## Exercise details
For every line that contains the string "Point", pull that line out of the material below.
________________
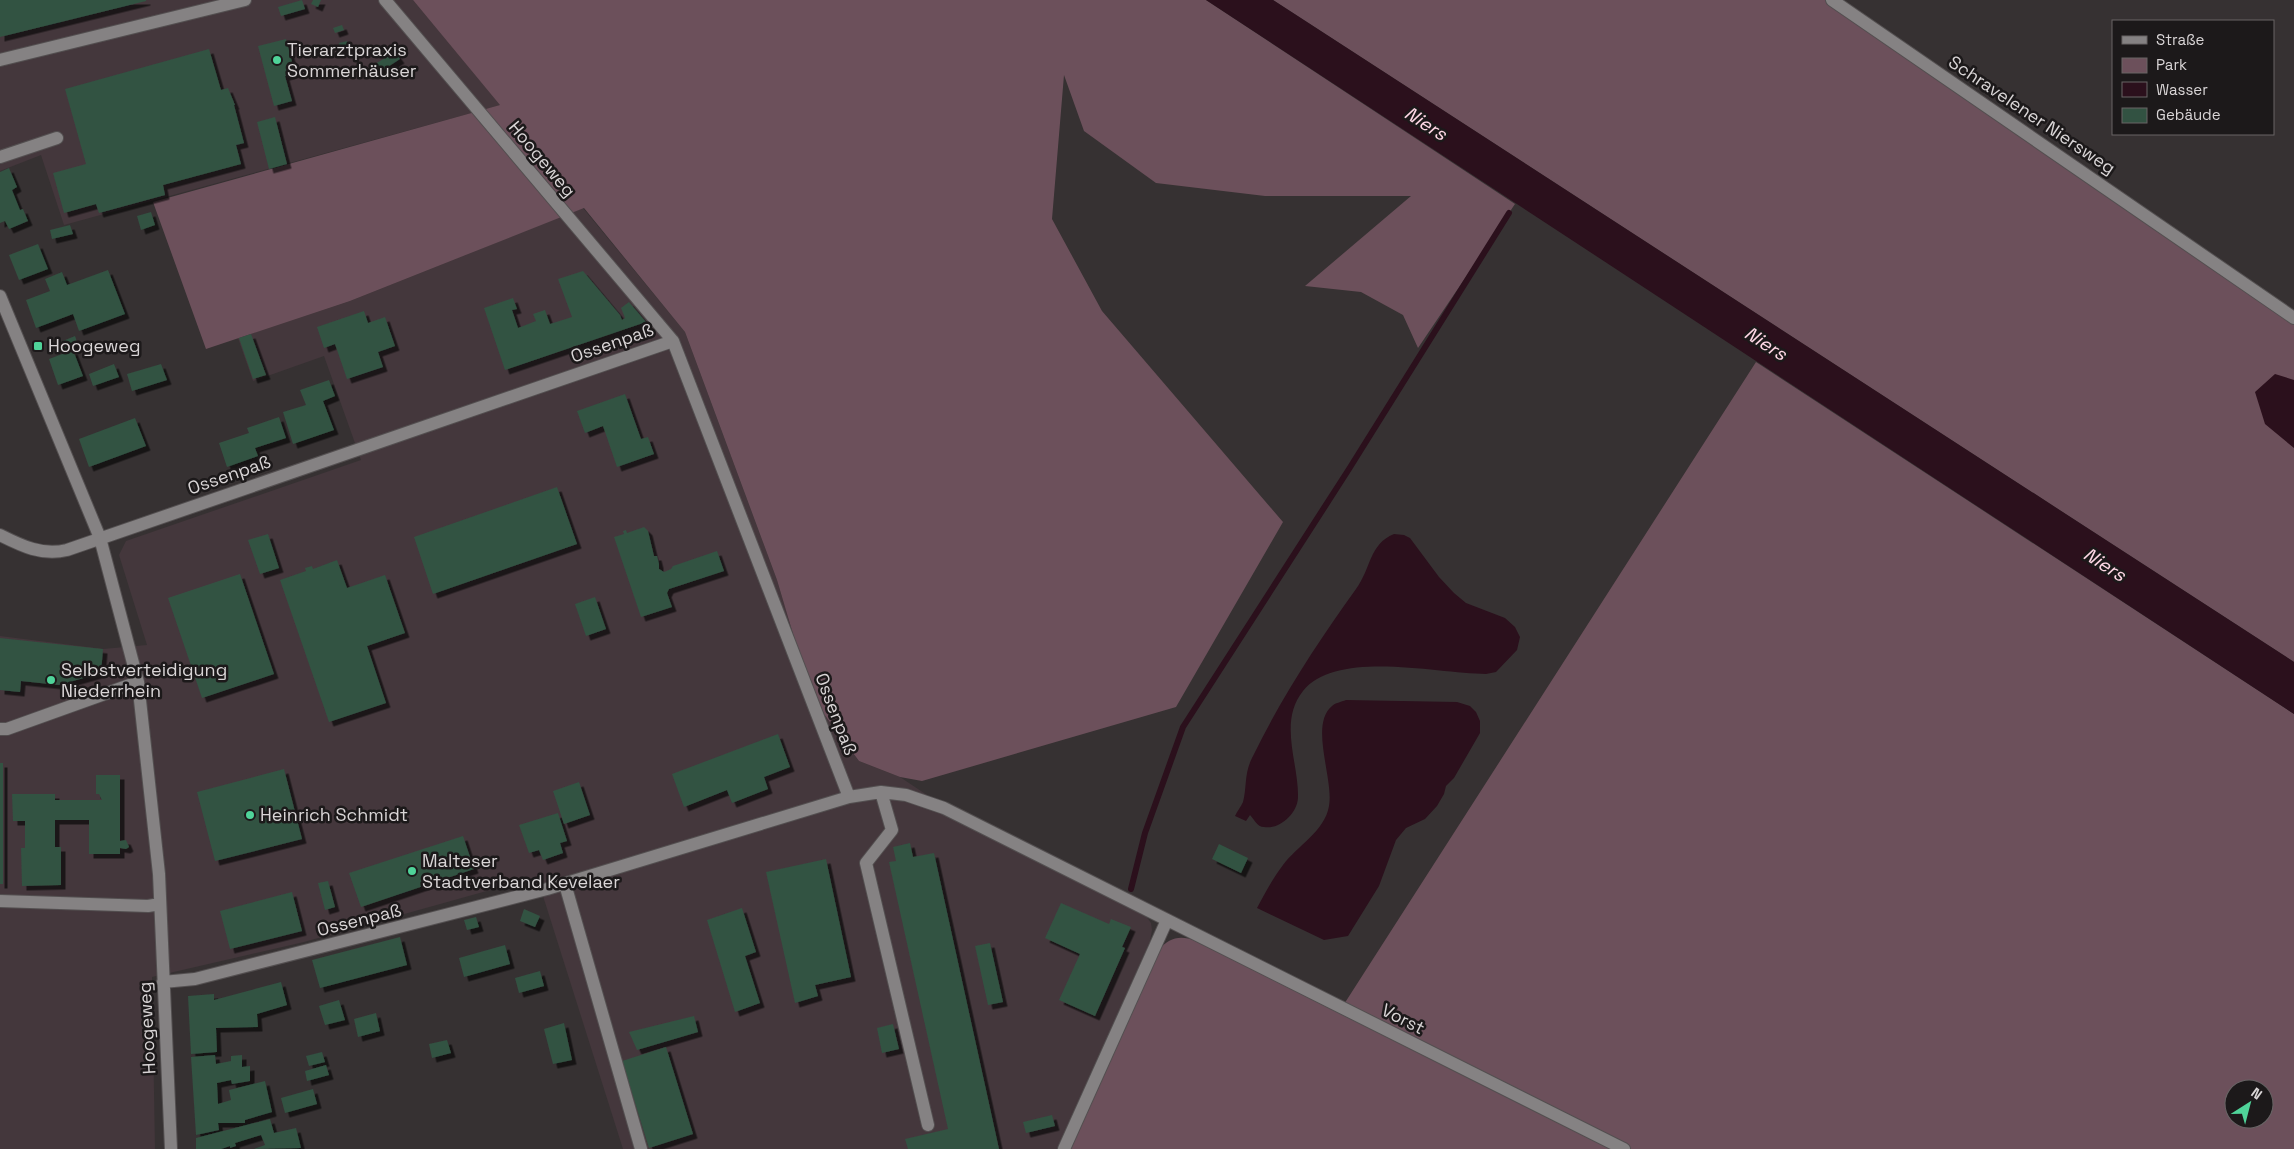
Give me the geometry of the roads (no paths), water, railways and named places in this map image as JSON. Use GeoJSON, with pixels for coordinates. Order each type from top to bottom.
{"type":"FeatureCollection","features":[{"type":"Feature","properties":{"kind":"street"},"geometry":{"type":"LineString","coordinates":[[0,60],[245,0]]}},
{"type":"Feature","properties":{"kind":"street","name":"Hoogeweg"},"geometry":{"type":"LineString","coordinates":[[385,0],[673,341]]}},
{"type":"Feature","properties":{"kind":"street","name":"Schravelener Niersweg"},"geometry":{"type":"LineString","coordinates":[[1832,0],[2211,259],[2294,318]]}},
{"type":"Feature","properties":{"kind":"street"},"geometry":{"type":"LineString","coordinates":[[0,157],[57,138]]}},
{"type":"Feature","properties":{"kind":"street","name":"Hoogeweg"},"geometry":{"type":"LineString","coordinates":[[0,296],[100,538],[138,682],[159,874],[171,1149]]}},
{"type":"Feature","properties":{"kind":"street","name":"Ossenpaß"},"geometry":{"type":"LineString","coordinates":[[0,535],[39,552],[55,553],[673,341],[849,797]]}},
{"type":"Feature","properties":{"kind":"street"},"geometry":{"type":"LineString","coordinates":[[0,729],[7,729],[138,682]]}},
{"type":"Feature","properties":{"kind":"street"},"geometry":{"type":"LineString","coordinates":[[881,792],[892,830],[866,862],[928,1125]]}},
{"type":"Feature","properties":{"kind":"street","name":"Ossenpaß"},"geometry":{"type":"LineString","coordinates":[[163,982],[195,980],[565,884],[849,797],[881,792],[906,795],[944,808],[1168,920]]}},
{"type":"Feature","properties":{"kind":"street"},"geometry":{"type":"LineString","coordinates":[[565,884],[641,1149]]}},
{"type":"Feature","properties":{"kind":"street"},"geometry":{"type":"LineString","coordinates":[[0,901],[148,906],[160,904]]}},
{"type":"Feature","properties":{"kind":"street"},"geometry":{"type":"LineString","coordinates":[[1064,1149],[1168,920]]}},
{"type":"Feature","properties":{"kind":"street","name":"Vorst"},"geometry":{"type":"LineString","coordinates":[[1168,920],[1624,1149]]}},
{"type":"Feature","properties":{"kind":"water","name":"Niers"},"geometry":{"type":"Polygon","coordinates":[[[1206,0],[1273,0],[2294,662],[2294,714],[1206,0]]]}},
{"type":"Feature","properties":{"kind":"water"},"geometry":{"type":"Polygon","coordinates":[[[2275,374],[2294,380],[2294,448],[2265,424],[2255,392],[2275,374]]]}},
{"type":"Feature","properties":{"kind":"water"},"geometry":{"type":"Polygon","coordinates":[[[1394,534],[1410,538],[1439,577],[1466,603],[1505,618],[1515,627],[1520,637],[1517,650],[1496,672],[1486,674],[1416,668],[1363,667],[1339,671],[1319,678],[1303,691],[1296,703],[1292,716],[1292,743],[1298,798],[1291,815],[1276,826],[1270,827],[1259,826],[1250,815],[1246,821],[1235,816],[1243,802],[1249,764],[1275,714],[1314,650],[1361,581],[1375,551],[1386,538],[1394,534]]]}},
{"type":"Feature","properties":{"kind":"water"},"geometry":{"type":"Polygon","coordinates":[[[1346,700],[1457,702],[1470,706],[1476,712],[1480,721],[1480,733],[1454,778],[1446,786],[1437,806],[1425,819],[1406,828],[1396,840],[1379,886],[1348,936],[1324,940],[1257,908],[1272,880],[1283,865],[1316,831],[1326,815],[1330,795],[1322,739],[1323,726],[1325,715],[1332,706],[1346,700]]]}},
{"type":"Feature","properties":{"kind":"waterway"},"geometry":{"type":"LineString","coordinates":[[1131,889],[1145,833],[1183,727],[1349,469],[1509,213]]}},
{"type":"Feature","properties":{"kind":"place","name":"Tierarztpraxis Sommerhäuser"},"geometry":{"type":"Point","coordinates":[277,60]}},
{"type":"Feature","properties":{"kind":"place","name":"Hoogeweg"},"geometry":{"type":"Point","coordinates":[38,346]}},
{"type":"Feature","properties":{"kind":"place","name":"Selbstverteidigung Niederrhein"},"geometry":{"type":"Point","coordinates":[51,680]}},
{"type":"Feature","properties":{"kind":"place","name":"Heinrich Schmidt"},"geometry":{"type":"Point","coordinates":[250,815]}},
{"type":"Feature","properties":{"kind":"place","name":"Malteser Stadtverband Kevelaer"},"geometry":{"type":"Point","coordinates":[412,871]}}]}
________________
## Exercise result
{"type":"Feature","properties":{"kind":"place","name":"Tierarztpraxis Sommerhäuser"},"geometry":{"type":"Point","coordinates":[277,60]}},
{"type":"Feature","properties":{"kind":"place","name":"Hoogeweg"},"geometry":{"type":"Point","coordinates":[38,346]}},
{"type":"Feature","properties":{"kind":"place","name":"Selbstverteidigung Niederrhein"},"geometry":{"type":"Point","coordinates":[51,680]}},
{"type":"Feature","properties":{"kind":"place","name":"Heinrich Schmidt"},"geometry":{"type":"Point","coordinates":[250,815]}},
{"type":"Feature","properties":{"kind":"place","name":"Malteser Stadtverband Kevelaer"},"geometry":{"type":"Point","coordinates":[412,871]}}]}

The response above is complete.